In his online post, Britt allegedly wrote that he had “admin access to the hosting panel passwords for each client.” Chimera’s client list includes companies in the legal, accounting, food and pharmaceutical industries. A confidential FBI source responded to the post as a potential buyer and a deal was made for $450 in bitcoin for access to the compromised server.
After the sale, the FBI reviewed the stolen admin account and confirmed that it was Chimera’s. In addition, Coinbase confirmed in response to a subpoena that the wallet provided to the FBI source by w0zniak was registered to Britt.

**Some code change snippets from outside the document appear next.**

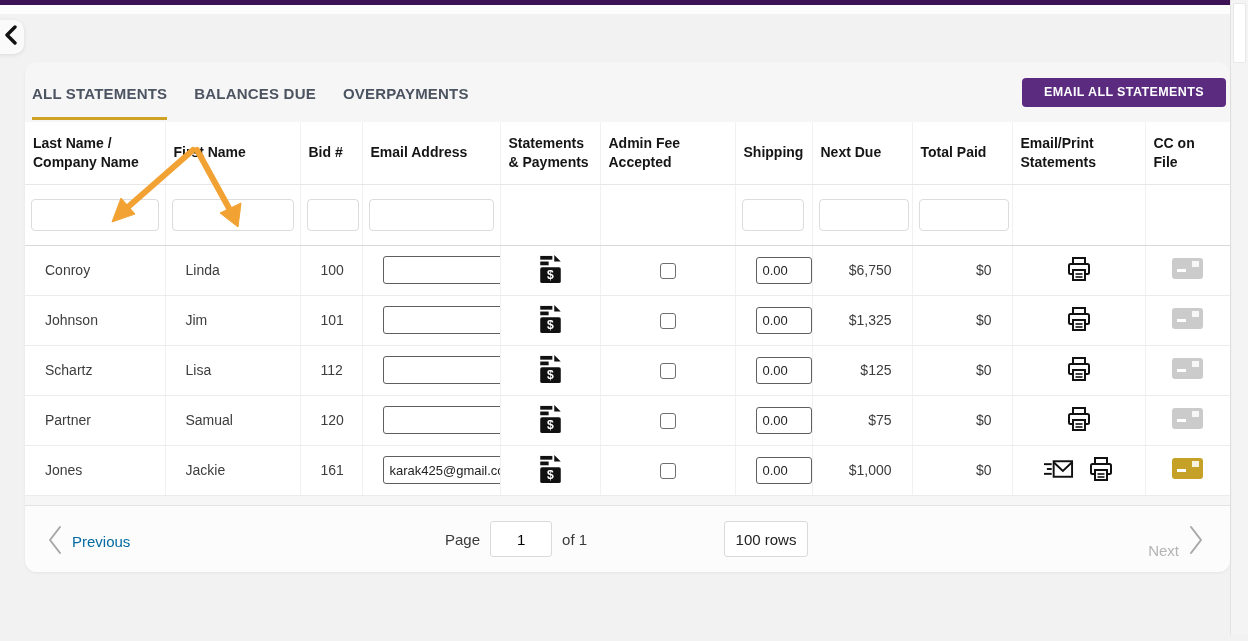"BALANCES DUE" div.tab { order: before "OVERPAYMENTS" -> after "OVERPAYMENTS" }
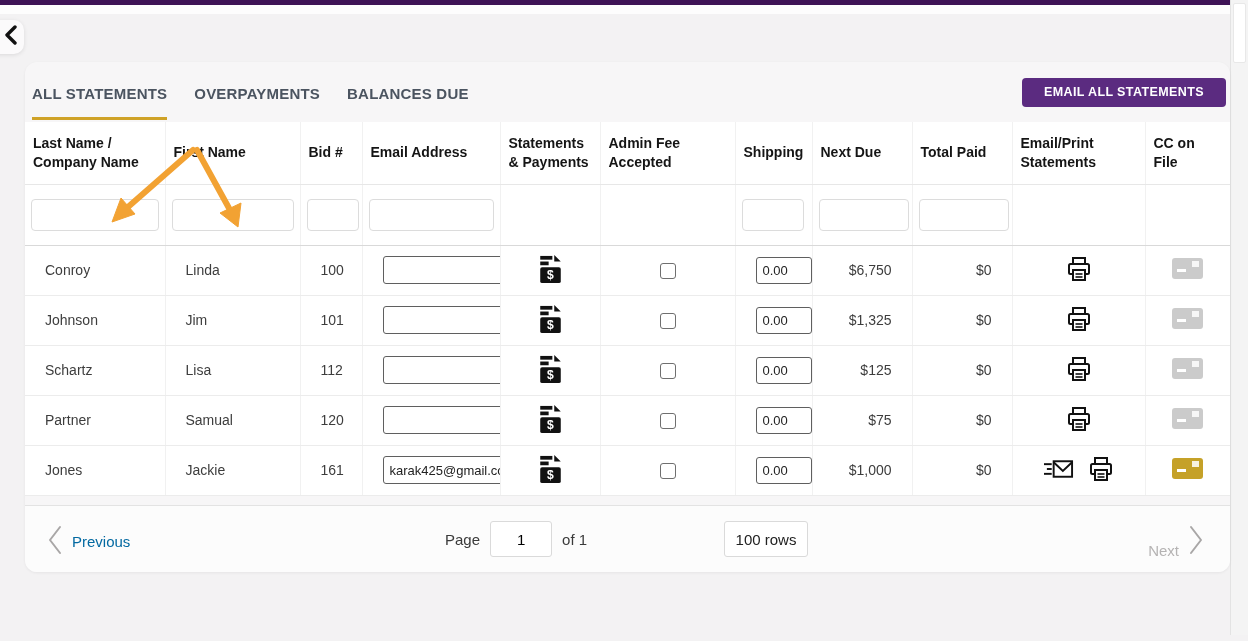"DOWNLOAD ALL STATEMENTS" button.btn { html: none -> <button>DOWNLOAD ALL STATEMENTS</button> }
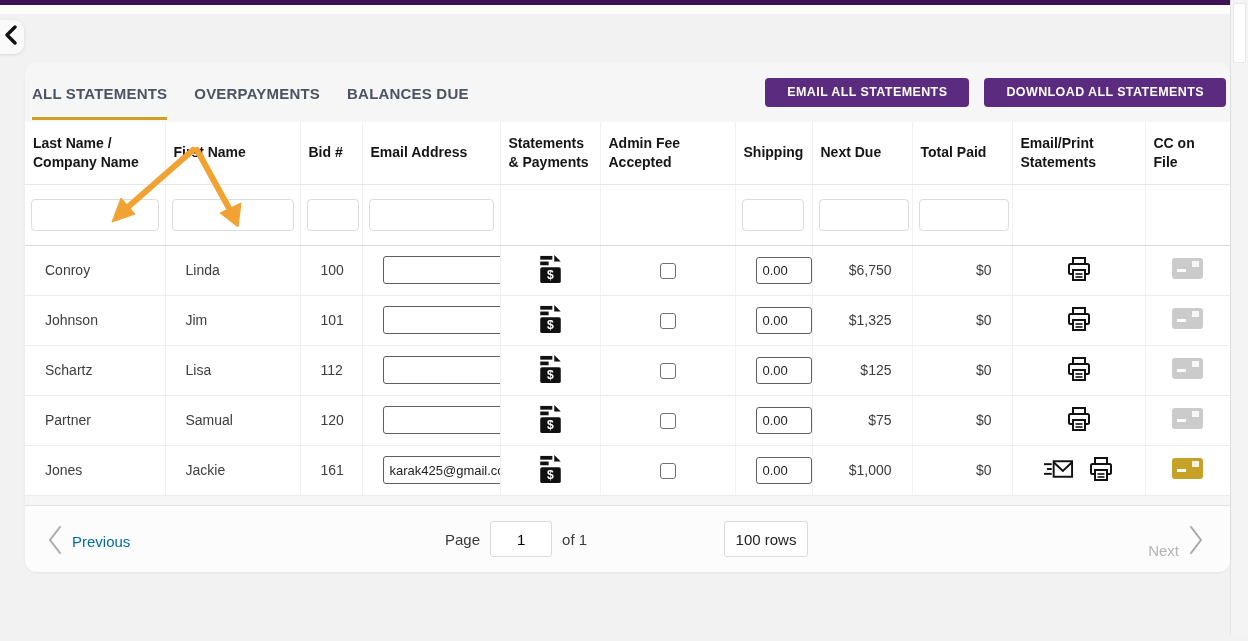"0.00" .ship-input { width: 56px -> 38px }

And, Chase Bank provided documents, also under subpoena, that showed a funds transfer from Britt’s PayPal to his bank account in October for approximately the sale amount.
MSP Access for Sale: The Charges
Britt has been charged with two separate counts of computer fraud and released on $15,000 unsecured bond, accused of “intentionally accessing a computer without authorization and exceeding authorization and thereby obtaining information and attempting to obtain information from a protected computer for the purpose of commercial advantage and private financial gain with the value of the information obtained exceeding $5,000.”
An FBI affidavit supporting the complaint was submitted by Jared Sikorski, a special agent specializing in cybersecurity. Documents were filed in U.S. District Court, Northern District of Georgia.